Hey there, do you see any problems when you run speedtest manually from the command line as the netdata user? (This needs to be done once manually to accept the license agreements. You probably know this from the blog already.)
Trying to understand if the speedtest CLI itself runs without issues.
That’s interesting. I just tried this out but it won’t even display the actual charts.
The ‘speedtest’ entry shows up under the overview menu on the node’s local web UI, but when I click it I just get a bunch of recycle/refresh symbols followed by “netdata”, which I take to be placeholders for the actual charts.
When running the plugin in debug mode I can see the charts being generated but where should I see the values for the charts?

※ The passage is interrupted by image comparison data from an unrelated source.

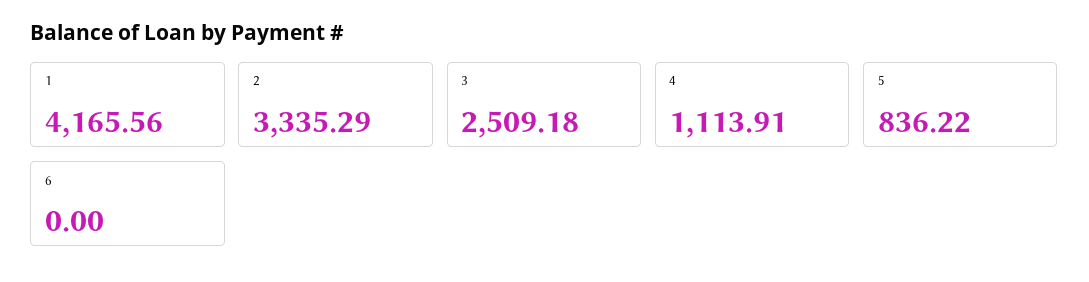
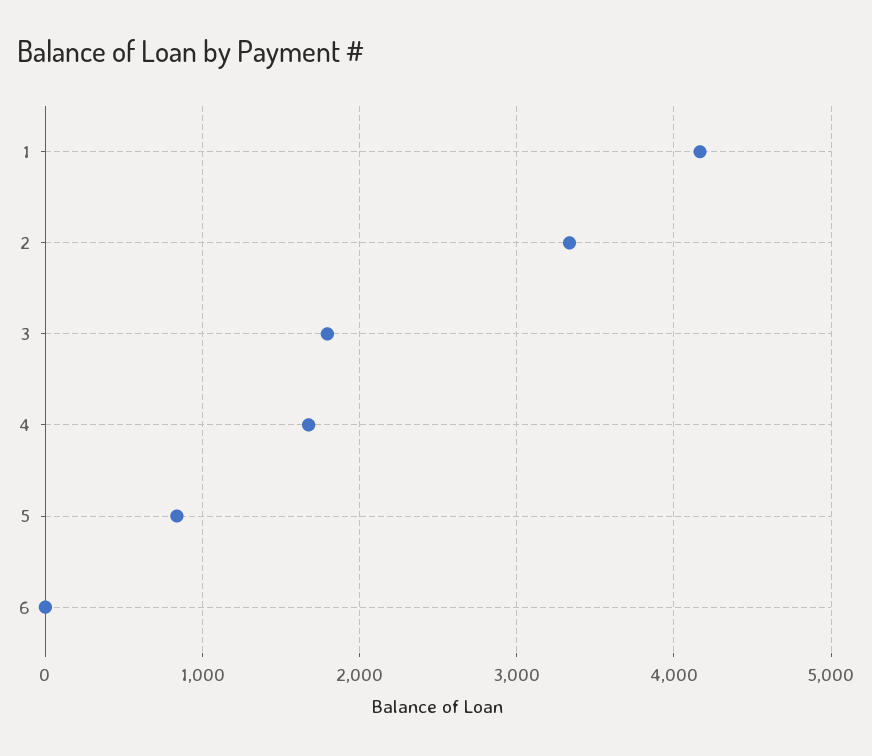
  {
    "1": 4165.56,
    "2": 3335.29,
-   "3": 2509.18,
+   "3": 1800,
-   "4": 1113.91,
+   "4": 1700,
    "5": 836.22,
    "6": 0
  }

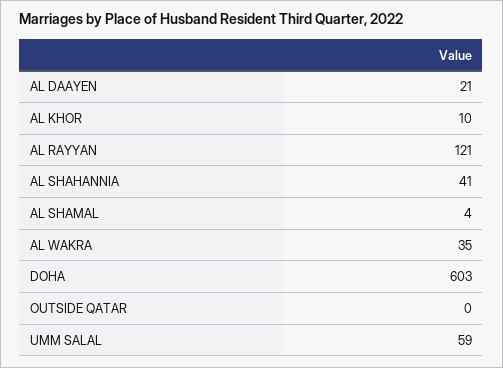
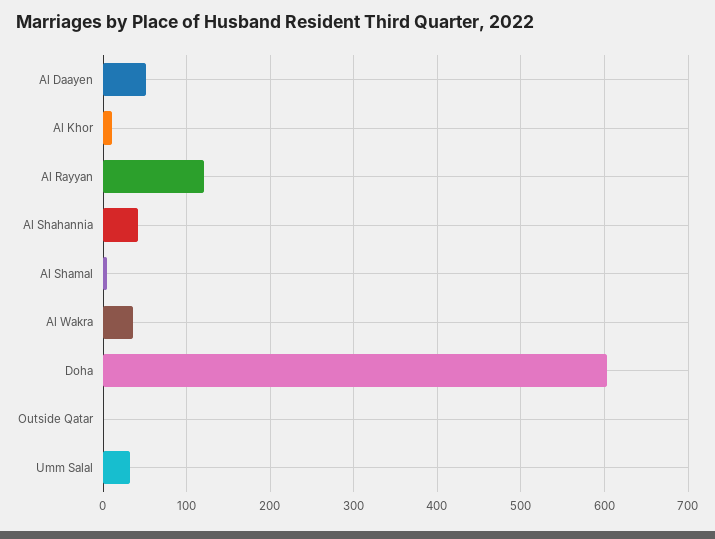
  {
-   "AL DAAYEN": 21,
+   "AL DAAYEN": 50,
    "AL KHOR": 10,
    "AL RAYYAN": 121,
    "AL SHAHANNIA": 41,
    "AL SHAMAL": 4,
    "AL WAKRA": 35,
    "DOHA": 603,
    "OUTSIDE QATAR": 0,
-   "UMM SALAL": 59
+   "UMM SALAL": 30
  }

In @exa’s logs above and in mine I don’t see the actual metrics. I can see from the network activity that it is running a speedtest because the bandwidth profile is the same as when I run speedtest from the command-line manually. So I’m guessing the issue is with the plugin itself.

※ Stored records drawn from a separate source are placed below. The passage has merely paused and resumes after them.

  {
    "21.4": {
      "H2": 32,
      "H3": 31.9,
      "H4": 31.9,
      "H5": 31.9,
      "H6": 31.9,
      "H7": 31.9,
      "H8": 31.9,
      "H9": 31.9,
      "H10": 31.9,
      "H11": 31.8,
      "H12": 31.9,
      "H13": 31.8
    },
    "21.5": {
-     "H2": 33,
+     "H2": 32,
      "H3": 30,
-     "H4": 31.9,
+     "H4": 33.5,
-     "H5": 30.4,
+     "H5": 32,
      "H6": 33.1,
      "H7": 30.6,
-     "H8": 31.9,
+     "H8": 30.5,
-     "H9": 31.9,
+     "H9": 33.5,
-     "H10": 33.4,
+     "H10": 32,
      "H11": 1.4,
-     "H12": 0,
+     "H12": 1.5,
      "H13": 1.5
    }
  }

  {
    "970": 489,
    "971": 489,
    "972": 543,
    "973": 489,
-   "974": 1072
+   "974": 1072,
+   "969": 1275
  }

Also testing this on a Raspberry Pi 4B 4GB (Ubuntu 22.04.1 LTS).
OK, I’ve got data to show up.
The issue here is that the test/sampling happens every 30 minutes at the top of the hour and bottom of the hour, e.g. 10:00/10:30, 11:00/11:30, and so on.

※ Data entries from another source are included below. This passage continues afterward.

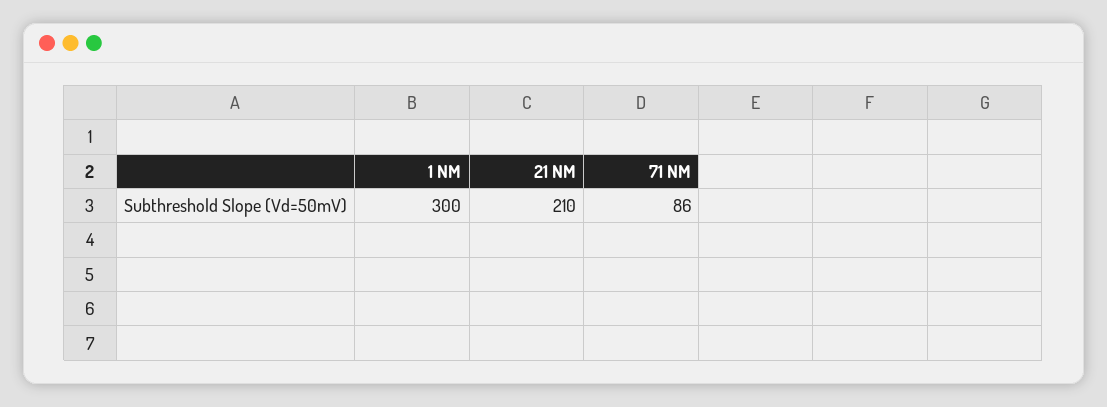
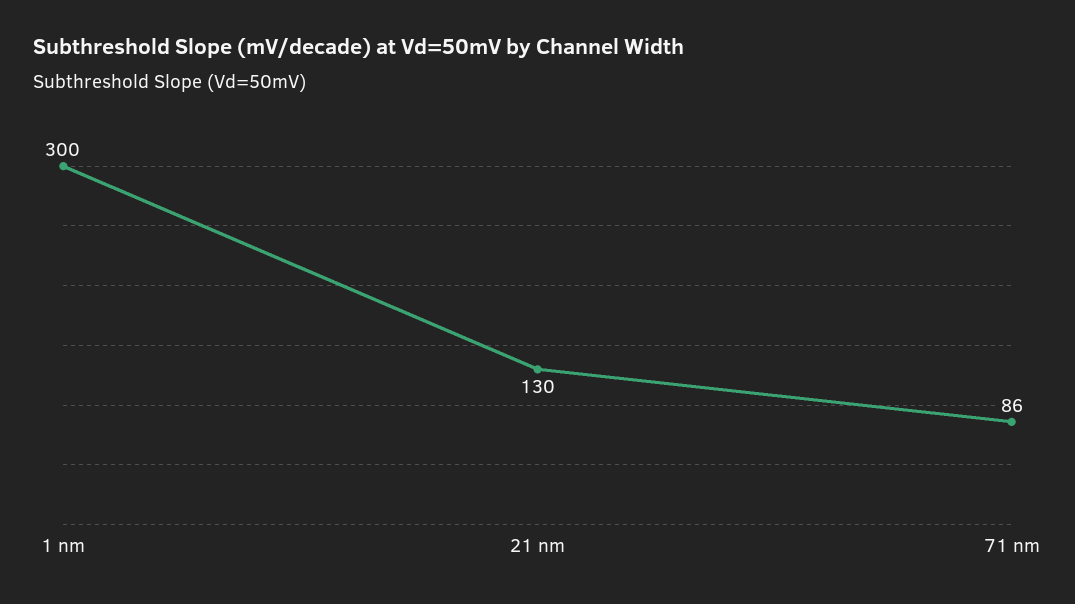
  {
    "1 NM": 300,
-   "21 NM": 210,
+   "21 NM": 130,
    "71 NM": 86
  }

So, on the default view which shows the last 5 minutes the chart shows no information. If I expand it out to over the past 6 hours then I get data back.
Not ideal but at least I understand it.
The second issue (sorry, I realise this is a community plugin, but just want to be thorough) is that if I select a time frame for which there is only one data-point (e.g., the time is now 22:18 and I’ve set the UI to display the past 30 minutes) then the rendering gets rather messed up. I end up with a dot representing the data point on each chart sat hard to the left of the chart.
In the first place that doesn’t make sense since the sample must be from 22:00 but the time window is 22:18 - 30 minutes and so shouldn’t I see the chart starting from 21:52 and a dot at 22:00?
But also, I don’t seem to see the information about the metric timestamp come up like it does for other charts and so it makes it hard to be sure that I am seeing the proper time for the metric rather than just getting a weird rendering.
The third issue is that no matter what time-frame I select, I get empty charts in the netdata cloud view.
Follow-up. Luis was correct and I was able to duplicate what he mentions below. Perhaps, there is another way to do this. I’m disappointed in graphing/charting. Again, it’s a metrics/timing thing and how the plugin works. Thanks again.
I actually did these few PR’s to change default to 30 mins and add some warnings.
Scary cloud cost story time…
I actually had this enabled on all 20 of my ml demo nodes running on GCP and with an update every of 2 seconds.
It ended up burning through over $1k usd per day for a day or two due to ingress/egress costs from the speedtest constantly running and fact of insane bandwidth on my gcp VM’s. Ended up with 100’s GB on all my nodes being sent back and forth as part of speedtest running every 2 seconds.
So i added the very conservative 30 mins to make it much safer out of box in case anyone would be in a similar situation to me. And also added some warnings in the README.
The idea being that this would be fine to run every 30 mins and then over a few days and weeks be useful for monitoring isp speed etc while not actually eating into your bandwidth. Typically it would not really make sense to run it at much more frequent intervals below maybe 10 or 15 minutes.
But it all depends really. Main thing was default update_every = 2 was very much not a “sane default” as we found out the hard way.
I will actually add another note about this to the readme and can understand how it would appear confusing as won’t really start showing data properly until after a few hours with default settings (or not at all if using default time filter of 15 minutes etc).
So if you are on an unlimited connection on a raspberry pi and are OK to have speedtest download and upload a bunch of data then setting the speedtest_update_every variable in the speedtest.conf file to a smaller value should do the trick.
I think the default you set is a good one given the potential impact. I also think that the prominence it has on the project page is perfect.
Yes, I have now tested that too but in a way it’s potentially somewhat misleading because it implies that anything less than 30 minutes per sampling will work when it won’t. Even a 4 minute sampling won’t work (it’ll work locally but not on the cloud dashboard).
The issue here is that there are really good reasons why you might not want to sample every second. Obviously this is a fundamental discussion about netdata architecture but a while back I raised the issue with the pihole plugin collecting data every second. It does this by querying a web API interface which then generates an entry in an access logfile; and I’d imagine it does this for a lot of other modules. The problem then is that you fill up logs with noise that could well cause you to lose data related to issues or even security because the additional activity causes logs to roll-over so quickly; and even if you store them you have an awful lot of chaff to get through when checking them.
Might I suggest that a compromise might be an RFC to enable displaying of time-series data with custom sampling intervals via the custom dashboards feature? That way no major changes would probably have to be made to the code for the main overview and node views but would allow people to build out and display their data.
Have you run speedtest-cli as a Netdata user once to accept the license agreements?
Have you reduced the time interval to something smaller to see the charts being populated sooner? (As mentioned above this will increase data consumption so be careful)
If you have done both of the above, then I think the problem is due to the path that this script community/install-collector.sh at main · netdata/community · GitHub is using while copying the collector code. Please verify if the path used is different from the Netdata path on your system, if yes then you can either update the script or do the steps manually.